Si le candidat ne peut se prévaloir avec succès de l’obligation, pour l’administration, d’ouvrir des sessions, il peut invoquer utilement le respect du principe d’égalité en cas de violation manifeste.
L’acceptation ou le refus de l’inscription dépendent de plusieurs facteurs : aptitude légale fixée à la date des épreuves, pièces constitutives du dossier, régularité de la demande d’inscription, ouverture régulière de l’examen, délais, publicité suffisante des épreuves.
1.1- Etablissement du règlement
1.1.1- Compétence
Seul le ministre a pouvoir d’édicter ou de modifier le règlement d’un examen.
T.A. Orléans, 21 janvier 1986, Suzanne Pinault : « ... Cons. que l’article 11 de l’arrêté du 16 mars 1978 du secrétaire d’Etat à la jeunesse et aux sports énumère limitativement les épreuves composant l’examen de révision auquel »toute personne titulaire du diplôme d’Etat de maitre-nageur sauveteur est tenue de satisfaire tous les cinq ans« ; que les membres du jury de cet examen ont lors de leurs réunions des 12 décembre 1978 et 24 avril 1982 estimé devoir compléter l’épreuve de recherche d’un mannequin immergé par un exercice consistant à »remonter une victime sur le bord du bassin sans utilisation de l’échelle« ; qu’il n’appartenait qu’au ministre compétent de compléter éventuellement les dispositions de l’arrêté susévoqué du 16 mars 1978 ; qu’ainsi l’échec d’un candidat à cet exercice ne pouvait légalement justifier son ajournement ; que dès lors, la requétante est fondée à soutenir que la décision par laquelle le directeur régional du temps libre-jeunesse et sports d’Orléans-Tours en date du 31 juillet a confirmé son ajournement à l’examen de révision du susévoqué, est dépourvu de base légale ; ... » (annulation).

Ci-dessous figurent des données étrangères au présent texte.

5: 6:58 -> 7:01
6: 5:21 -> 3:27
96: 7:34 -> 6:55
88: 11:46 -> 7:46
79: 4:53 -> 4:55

En outre, le ministre doit en avoir reçu expressément la compétence.
C.E., 9 décembre 1991, Fédération française des maitres-nageurs sauveteurs et autres : "... Cons. qu’il ressort des dispositions de l’article 5 du décret du 15 juin 1972 portant création d’un brevet d’Etat à trois degrés d’éducateur sportif et de celles de l’article 3 du décret du 20 octobre 1977 qui institue le diplôme d’Etat de maitre-nageur sauveteur, que le ministre des sports était chargé de fixer par arrêté les modalités de délivrance de ces deux diplômes ; qu’il suit de là qu’il était compétent pour décider, par son arrêté du 30 septembre 1985, que l’obtention du brevet d’Etat du premier degré d’éducateur sportif des activités de natation conférerait à son titulaire le titre de maitre-nageur sauveteur et pour abroger la réglementation permettant d’obtenir ce dernier titre par d’autres voies ;
cons. que l’arrêté du 30 septembre 1985 ne porte aucune atteinte aux droits reconnus aux titulaires du diplôme d’Etat de maitre-nageur sauveteur par la réglementation antérieure, que la circonstance qu’il n’abroge pas l’arrêté du 26 mai 1983 fixant les conditions d’exercice de la profession de maitre-nageur sauveteur est, en tout état de cause, sans influence sur sa légalité ;
cons. qu’il résulte de ce qui précède que la Fédération française des maitres-nageurs sauveteurs et le Syndicat national professionnel des maitres-nageurs sauveteurs diplômés d’Etat ne sont pas fondés à demander l’annulation de la décision du 12 août 1987 du secrétaire d’Etat, chargé des sports, refusant d’abroger l’arrêté du 30 septembre 1985 relatif à la formation au brevet d’éducateur sportif du premier degré des activités de la natation ; ..." (rejet).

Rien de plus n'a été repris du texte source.